1905年(明治38年)5月27日、日露戦争において東郷平八郎率いる日本海軍連合艦隊がヨーロッパのバルト海から回航した大国ロシアのバルチック艦隊を迎え撃ち、全滅させた。小国日本がロシアに勝利するという、いわゆる日本海海戦での快進撃は当時、奉天会戦の勝利(陸軍記念日)とともに記念すべき日と言われた。後に「海軍記念日」として祝日とまでなったのだ。

しかし、1945 年(昭和20年)を最後に、第二次世界大戦で敗戦国となった日本は、海軍記念日は廃止された。3月10日の陸軍記念日も同様の道をたどることとなる。

祝日としての海軍記念日は廃止になったが、現在でも5月27日には神奈川県横須賀市にある記念艦「三笠」では、日本海海戦記念式典が毎年開催されている。

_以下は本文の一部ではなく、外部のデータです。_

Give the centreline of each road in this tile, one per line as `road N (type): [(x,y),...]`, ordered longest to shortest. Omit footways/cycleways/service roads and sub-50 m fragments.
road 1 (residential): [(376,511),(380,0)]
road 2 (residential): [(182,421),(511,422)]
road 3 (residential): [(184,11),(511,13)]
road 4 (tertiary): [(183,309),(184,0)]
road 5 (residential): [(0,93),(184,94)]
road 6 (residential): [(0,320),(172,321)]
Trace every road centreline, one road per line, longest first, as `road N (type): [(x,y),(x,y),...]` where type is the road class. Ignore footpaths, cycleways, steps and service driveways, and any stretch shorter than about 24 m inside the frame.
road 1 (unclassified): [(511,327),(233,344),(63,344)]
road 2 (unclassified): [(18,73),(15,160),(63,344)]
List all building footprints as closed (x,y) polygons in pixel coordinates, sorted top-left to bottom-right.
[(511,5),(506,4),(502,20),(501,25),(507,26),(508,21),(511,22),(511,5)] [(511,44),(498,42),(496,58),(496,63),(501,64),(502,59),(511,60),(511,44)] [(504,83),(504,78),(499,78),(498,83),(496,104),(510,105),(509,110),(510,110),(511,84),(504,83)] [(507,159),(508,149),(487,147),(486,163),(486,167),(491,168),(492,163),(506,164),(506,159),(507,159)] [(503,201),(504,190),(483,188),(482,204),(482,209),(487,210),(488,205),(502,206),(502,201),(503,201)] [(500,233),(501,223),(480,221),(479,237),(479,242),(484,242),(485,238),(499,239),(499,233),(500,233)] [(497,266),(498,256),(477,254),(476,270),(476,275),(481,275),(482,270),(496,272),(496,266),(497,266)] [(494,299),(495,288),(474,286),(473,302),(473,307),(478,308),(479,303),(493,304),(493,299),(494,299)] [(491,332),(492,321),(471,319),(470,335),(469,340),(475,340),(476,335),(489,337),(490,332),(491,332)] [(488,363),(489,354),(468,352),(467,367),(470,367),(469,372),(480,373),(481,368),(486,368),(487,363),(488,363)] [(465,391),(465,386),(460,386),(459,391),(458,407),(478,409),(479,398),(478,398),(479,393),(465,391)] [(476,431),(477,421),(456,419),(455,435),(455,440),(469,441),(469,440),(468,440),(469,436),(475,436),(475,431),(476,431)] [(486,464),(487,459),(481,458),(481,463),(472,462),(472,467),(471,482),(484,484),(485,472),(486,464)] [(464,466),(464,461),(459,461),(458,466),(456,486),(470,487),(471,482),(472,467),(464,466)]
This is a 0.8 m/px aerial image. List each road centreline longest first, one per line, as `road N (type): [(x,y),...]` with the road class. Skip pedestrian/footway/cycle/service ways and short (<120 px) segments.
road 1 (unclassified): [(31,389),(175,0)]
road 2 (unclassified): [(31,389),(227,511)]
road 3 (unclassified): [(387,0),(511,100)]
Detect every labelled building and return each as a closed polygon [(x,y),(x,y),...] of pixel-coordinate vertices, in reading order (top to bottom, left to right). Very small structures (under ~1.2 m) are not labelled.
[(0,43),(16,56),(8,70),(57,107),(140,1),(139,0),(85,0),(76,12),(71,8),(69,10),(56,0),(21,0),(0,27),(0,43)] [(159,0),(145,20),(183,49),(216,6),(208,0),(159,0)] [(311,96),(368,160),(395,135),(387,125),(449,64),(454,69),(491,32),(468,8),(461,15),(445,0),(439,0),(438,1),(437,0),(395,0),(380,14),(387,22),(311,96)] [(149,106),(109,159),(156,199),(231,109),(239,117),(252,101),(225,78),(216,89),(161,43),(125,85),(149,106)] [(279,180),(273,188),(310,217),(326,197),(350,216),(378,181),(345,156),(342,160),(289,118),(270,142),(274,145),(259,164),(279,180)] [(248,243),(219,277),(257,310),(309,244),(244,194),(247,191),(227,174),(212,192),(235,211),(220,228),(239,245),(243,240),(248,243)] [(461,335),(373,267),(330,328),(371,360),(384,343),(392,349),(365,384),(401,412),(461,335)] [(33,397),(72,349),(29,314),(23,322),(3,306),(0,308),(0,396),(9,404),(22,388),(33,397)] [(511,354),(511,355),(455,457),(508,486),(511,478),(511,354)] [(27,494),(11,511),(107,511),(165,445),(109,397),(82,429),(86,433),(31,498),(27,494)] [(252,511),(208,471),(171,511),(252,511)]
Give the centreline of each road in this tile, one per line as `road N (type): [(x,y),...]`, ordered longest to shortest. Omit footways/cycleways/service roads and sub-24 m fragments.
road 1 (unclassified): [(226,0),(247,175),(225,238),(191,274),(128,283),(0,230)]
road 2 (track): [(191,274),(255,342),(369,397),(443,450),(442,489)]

三笠は日露戦争中、連合艦隊旗艦として、東郷平八郎らも乗り込んでいた。

海上交通の守り神ともいわれて信仰を集めている香川県にある金刀比羅宮(ことひらぐう)においては、この日に「掃海殉職者慰霊祭」が行われている。形は変わっても、現代においても継承されている記念日といえよう。

(画像=リビンMagaZine Biz編集部撮影)

横浜には海軍と縁が深い船が、現在も壮大で堂々たる姿を見せてくれている。山下公園に係留されている「氷川丸」だ。

氷川丸は昭和5年に作られた12,000トン級の巨大な貨客船は、アメリカのシアトルと日本を結び、多くの人や荷物を運んでいた。喜劇王チャップリンも、食事のクオリティーの高さを理由に、氷川丸に乗船したといわれ、当時の人々の憧れの船でもあった。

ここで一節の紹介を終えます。